Start of PROVIDED DATA

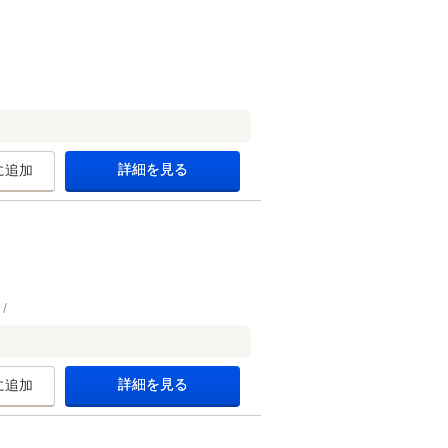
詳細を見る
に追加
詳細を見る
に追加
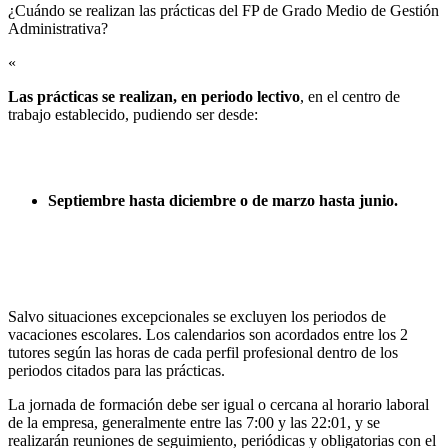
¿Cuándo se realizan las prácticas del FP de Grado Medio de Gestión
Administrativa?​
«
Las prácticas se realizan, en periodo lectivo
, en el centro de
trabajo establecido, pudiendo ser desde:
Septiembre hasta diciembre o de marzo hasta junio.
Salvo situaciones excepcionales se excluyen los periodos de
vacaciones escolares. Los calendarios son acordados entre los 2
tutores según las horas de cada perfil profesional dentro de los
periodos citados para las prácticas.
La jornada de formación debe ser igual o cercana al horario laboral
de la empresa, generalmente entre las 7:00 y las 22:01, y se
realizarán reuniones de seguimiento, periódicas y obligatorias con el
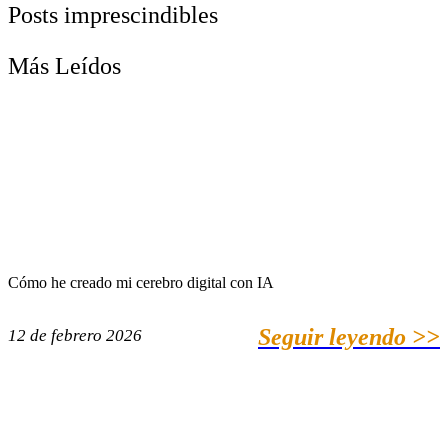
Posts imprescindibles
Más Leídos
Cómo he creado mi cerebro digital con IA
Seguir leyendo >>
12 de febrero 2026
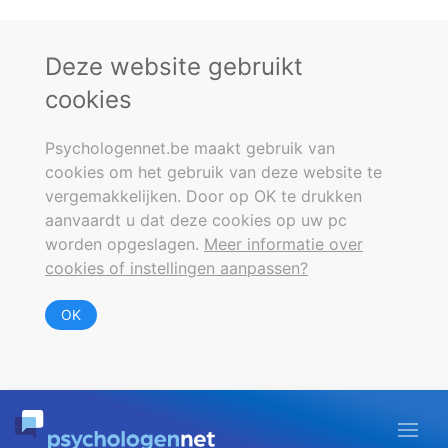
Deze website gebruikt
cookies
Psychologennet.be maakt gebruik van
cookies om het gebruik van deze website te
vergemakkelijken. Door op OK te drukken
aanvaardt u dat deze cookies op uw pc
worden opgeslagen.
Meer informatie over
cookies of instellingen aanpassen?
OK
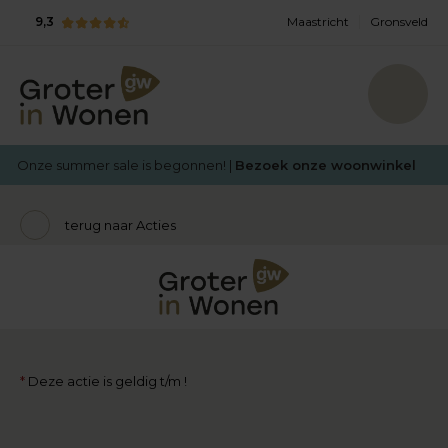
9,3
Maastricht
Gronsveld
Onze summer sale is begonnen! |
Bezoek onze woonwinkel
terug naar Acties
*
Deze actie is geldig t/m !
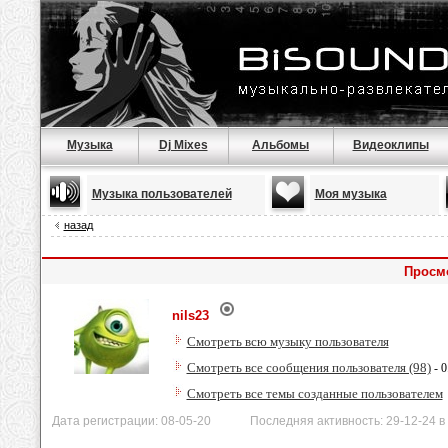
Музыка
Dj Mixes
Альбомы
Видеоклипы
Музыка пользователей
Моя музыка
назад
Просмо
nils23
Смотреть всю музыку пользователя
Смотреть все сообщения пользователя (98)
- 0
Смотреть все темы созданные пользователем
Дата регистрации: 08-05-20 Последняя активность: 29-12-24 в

End of PROVIDED DATA
Start of PROVIDED DATA

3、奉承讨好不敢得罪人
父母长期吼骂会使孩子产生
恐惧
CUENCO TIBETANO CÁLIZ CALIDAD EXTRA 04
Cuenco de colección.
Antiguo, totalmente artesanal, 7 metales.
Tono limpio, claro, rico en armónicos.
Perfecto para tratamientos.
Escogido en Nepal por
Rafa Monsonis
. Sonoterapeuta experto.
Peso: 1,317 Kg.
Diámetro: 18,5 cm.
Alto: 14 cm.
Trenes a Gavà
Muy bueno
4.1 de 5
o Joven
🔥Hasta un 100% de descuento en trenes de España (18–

End of PROVIDED DATA

→ **TASK TO COMPLETE**: For the lines above, output exactly those from the line containing "父母长期吼骂会使孩子产生" through the line containing "de España (18–", and skip the others.

→ **ANSWER BELOW**:
父母长期吼骂会使孩子产生
恐惧
CUENCO TIBETANO CÁLIZ CALIDAD EXTRA 04
Cuenco de colección.
Antiguo, totalmente artesanal, 7 metales.
Tono limpio, claro, rico en armónicos.
Perfecto para tratamientos.
Escogido en Nepal por
Rafa Monsonis
. Sonoterapeuta experto.
Peso: 1,317 Kg.
Diámetro: 18,5 cm.
Alto: 14 cm.
Trenes a Gavà
Muy bueno
4.1 de 5
o Joven
🔥Hasta un 100% de descuento en trenes de España (18–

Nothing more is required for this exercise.